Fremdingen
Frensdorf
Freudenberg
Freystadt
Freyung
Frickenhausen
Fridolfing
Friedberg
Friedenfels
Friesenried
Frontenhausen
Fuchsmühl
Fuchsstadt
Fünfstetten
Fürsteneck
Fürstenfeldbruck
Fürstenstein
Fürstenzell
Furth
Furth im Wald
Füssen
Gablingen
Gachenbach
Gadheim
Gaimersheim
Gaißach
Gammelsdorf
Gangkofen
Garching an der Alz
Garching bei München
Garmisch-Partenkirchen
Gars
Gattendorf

Problem to solve: Your task is to show every line of the listing above containing "Garching".

Task output:
Garching an der Alz
Garching bei München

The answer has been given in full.